More than 300 years worth of experience has been lost from Newsquest’s South London titles in the past two years, the National Union of Journalists has claimed.
This comes after the London Assembly unanimously agreed to write to Boris Johnson about production journalism jobs at Newsquest being moved out of London.
- March 25, 2019
- March 21, 2019
- March 18, 2019
The assembly has called on the Mayor of London to “write to the CEO of Newsquest Group expressing further concern over the relocation of local media jobs outside London”.
Members also voted for a discussion on how local newspapers contribute ”to London’s economy and their role in connecting local communities and businesses”.
The south London NUJ chapel said some of those losing their jobs as a result of the moves have 40 years of industry experience.
It said recent job losses at titles including the News Shopper series, the Surrey Comet and the Richmond and Twickenham Times were down to redundancy or reporters leaving in disgust because of savage cuts to newsrooms.
A spokesman for the south London NU chapel said: “The feeling you have after you are told by well-paid Newsquest executives that they plan to lay off your colleagues and friends is hard to describe.
“But the emotional toll is plain to see when leaving speeches are made and they disappear out of the door for the last time.
“The draining of hard-won journalistic experience not only hurts those left behind, but also does a disservice to trainee reporters joining the newsroom, who now have far fewer wise heads to rely on for guidance.”

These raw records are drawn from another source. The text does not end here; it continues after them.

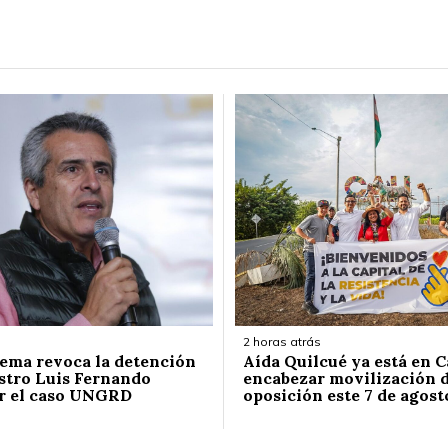
2 horas atrás
ema revoca la detención
Aída Quilcué ya está en C
stro Luis Fernando
encabezar movilización d
r el caso UNGRD
oposición este 7 de agost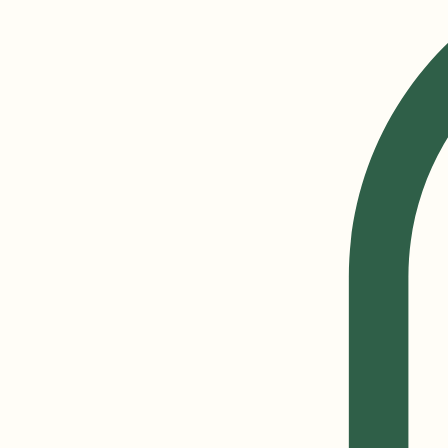
EBOOK GRATUIT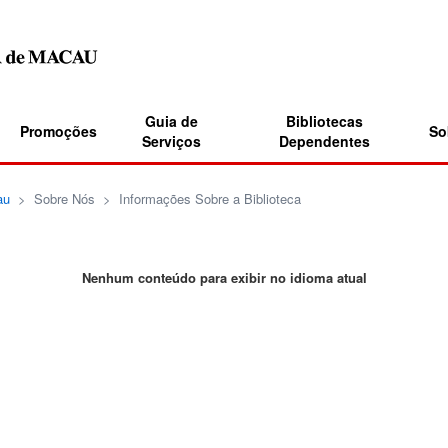
Guia de
Bibliotecas
Promoções
So
Serviços
Dependentes
au
>
Sobre Nós
>
Informações Sobre a Biblioteca
Nenhum conteúdo para exibir no idioma atual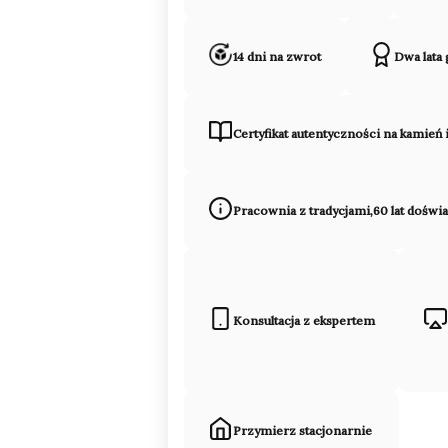
14 dni na zwrot
Dwa lata
Certyfikat autentyczności na kamień 
Pracownia z tradycjami,60 lat doświ
Konsultacja z ekspertem
Przymierz stacjonarnie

In passing the motion for a letter to be sent to Johnson, the assembly said moving production jobs could ”threaten the quality and long-term survival" of London newspapers.
The motion’s proposer, Caroline Pidgeon AM, said: “Local newspapers are vital to maintaining local democracy and vibrant communities. At their best, local newspapers keep councils on their toes and ensure issues concerning residents are given a proper voice.
"Newsquest need to review their policies of centralising their news reporting and moving their reporters even further away from the areas and communities they are reporting on.”
Val Shawcross AM, who seconded the motion said: “Local newspapers have always had a key role to play in local democracy in informing local people about issues that matter to them, but a large part of that success has come from being embedded in the communities they serve.
Boris Johnson has acknowledged the importance of local press, but warm words simply aren’t enough. With local jobs and local scrutiny at stake, it’s time the Mayor challenged Newsquest’s decision to move posts out of London because there’s a good chance it could mark the beginning of a tragic end for local newspapers.”
According to the NUJ, sub-editors working on south London Newsquest titles will be made redundant early next year if they do not agree to move 128 miles to Weymouth.
It will be the fourth round of redundancies in the south London division since summer 2014.
Laura Davison, NUJ national organiser, said: "Newsquest's contempt for its staff and its complete disregard for investing in strong, local newspapers for its readers is not going unnoticed.
“Local politicians and MPs gave their support during the strike and the London Assembly has stepped in again to show its disquiet about the conduct of the Newsquest management.
“London, by head of population, is one of the least well served by newspapers and Newsquest seems hell-bent on making the situation worse."